Words: Ashley Rigg

Published: 20th March 2008


Turning photographs into leads

Turning photographs into leads
If you’re selling a dream, you need great images. A beautiful photograph can make the difference between persuading a web visitor to make an enquiry, or having them click away to the competition. Sharp, crisp visuals are essential for lead generation. The right images of competitively priced properties, shown on a clean and professional website, will generate leads. It’s as simple as that.

Even if you rely on the marketing images provided by property developers, there are things you can do to improve your photographs. We recruited the help of estate agent turned professional photographer John Durrant to give us some hints and tips.

  1. Cheat. You can correct and enhance images using a program like Photoshop. Adding blue sky or making countryside greener can really make a difference to the ambience of an external shot. It can also be used to correct interior images by straightening sloping or converging walls. For those who don’t have Photoshop or don’t want to buy it (it’s $650, around £325), John offers a photoshopping service that starts at £1.75 a photo.

  2. Make sure the sun is behind you. If you are visiting a property to take photographs, have a look at Google Maps before you go so you can time your visit appropriately. Enter the postcode of the property and the map centres north. The sun rises in the East, on the right of the screen, and in the northern hemisphere moves in an arc across the bottom of the screen from right to left. You can use this information to estimate the best time to take your photograph.

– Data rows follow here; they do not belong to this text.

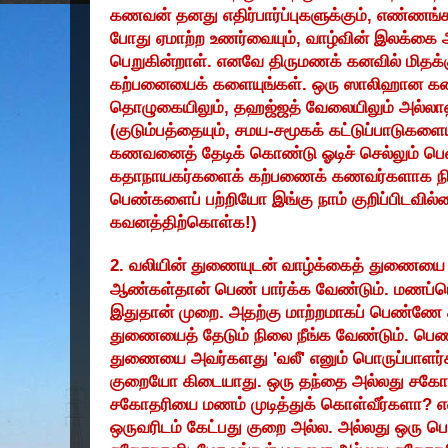
கணவன் தனது எதிர்பார்ப்புகளுக்கும்
,
எண்ணங்கள
போது ஏமாற்ற உணர்வையும்
,
வாழ்வின் இலக்கை
பெறுகின்றாள். எனவே திருமணக் கனவில் மிதக்க
கற்பனையைக் களையுங்கள். ஒரு ஸாலிஹான 
தொழுகையிலும்
,
தஹஜ்ஜத் வேலையிலும் அல்லாஹ்
(
குடும்பத்தையும்
,
சமய-சமூகக் கட்டுப்பாடுகளையு
கணவனைத் தேடிக் கொண்டு ஓடிச் செல்லும் பெ
கதாநாயகர்களைக் கற்பணைக் கணவர்களாக ந
பெண்களைப் பற்றியோ இங்கு நாம் குறிப்பிடவில
கவனத்திற்கொள்க!)
2.
வலியின் துணையுடன் வாழ்க்கைத் துணையை 
ஆண்கள்தான் பெண் பார்க்க வேண்டும். மணப்
இதுதான் முறை. அதற்கு மாற்றமாகப் பெண்ணே
துணையைத் தேடும் நிலை நீங்க வேண்டும். பெ
துணையை அவர்களது 'வலீ' எனும் பொருப்பாளர்க
குறையோ கிடையாது. ஒரு தந்தை அல்லது சக
சகோதரியை மணம் முடித்துக் கொள்வீர்களா
?
எ
ஒருவரிடம் கேட்பது குறை அல்ல. அல்லது ஒரு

  3. Shoot low when you're shooting interiors. Look at any professionally photographed interiors, in magazines or in up-market agents' brochures, and you'll hardly ever see an interior that is taken from a position that is any higher than midway between the floor and the ceiling. There are all sorts of reasons for this, mostly to do with lens distortion and the desire to make a room look natural and a good size. Compare professionally taken images with those that look like they've been made with a CCTV camera and ask yourself which look better - those shot from a low level or those that appear to have been taken with the camera held above the photographers' heads.

  4. Buy an SLR with a wide angle lens. Even with a wide-angle lens on a snapshot camera you won’t get as much into the picture as you will with a 10mm lens on an SLR. It’s particularly useful for creating an illusion of space when shooting interior shots in small spaces. John recommends the Canon 400D (around £370) with a Sigma 10mm to 20mm lens (around £280).

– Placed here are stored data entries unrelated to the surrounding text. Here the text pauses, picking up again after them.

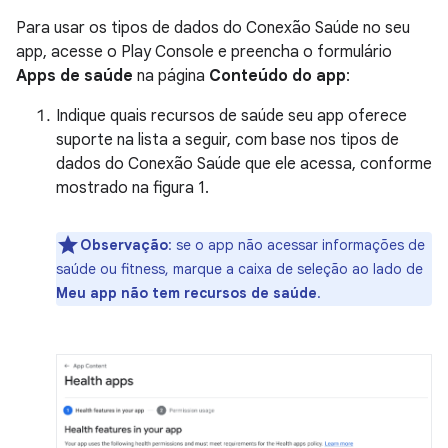
Para usar os tipos de dados do Conexão Saúde no seu
app, acesse o Play Console e preencha o formulário
Apps de saúde
na página
Conteúdo do app
:
Indique quais recursos de saúde seu app oferece
suporte na lista a seguir, com base nos tipos de
dados do Conexão Saúde que ele acessa, conforme
mostrado na figura 1.
Observação
:
se o app não acessar informações de
saúde ou fitness, marque a caixa de seleção ao lado de
Meu app não tem recursos de saúde
.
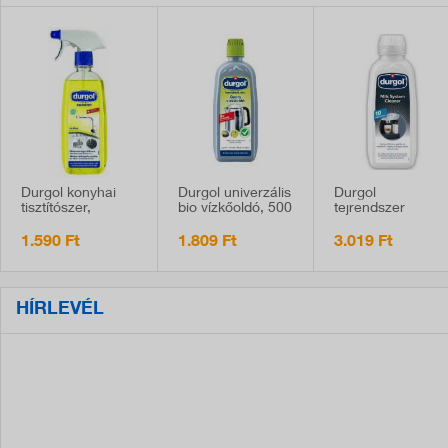
Durgol konyhai
Durgol univerzális
Durgol
tisztítószer,
bio vízkőoldó, 500
tejrendszer
500ml.
ml
tisztító, 500 ml,
kávéfőzők
1.590 Ft
1.809 Ft
3.019 Ft
tejrendszerének
tisztításához
HÍRLEVÉL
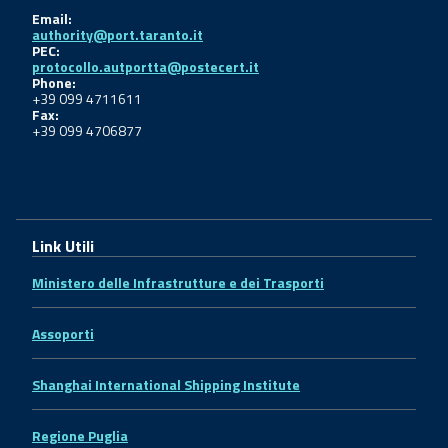
Email:
authority@port.taranto.it
PEC:
protocollo.autportta@postecert.it
Phone:
+39 099 4711611
Fax:
+39 099 4706877
Link Utili
Ministero delle Infrastrutture e dei Trasporti
Assoporti
Shanghai International Shipping Institute
Regione Puglia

  5. Never use on-camera flash. Some rooms don’t get much natural light and require the use of flash photography. The results you get with an inbuilt flash on a compact camera won’t be great as your photos will often have a nasty shadow cast over the bottom of them. Instead, John recommends using a bounce flash, from a flashgun that attaches to your camera's hot shoe. The light you'll get from one of these, when it's bounced off a white ceiling, will fill in the dark shadows in a room and look much more natural than the very harsh light that your camera's own flash will create.

John Durrant operated as a UK estate agent for 37 years and is now a professional property photographer and marketeer.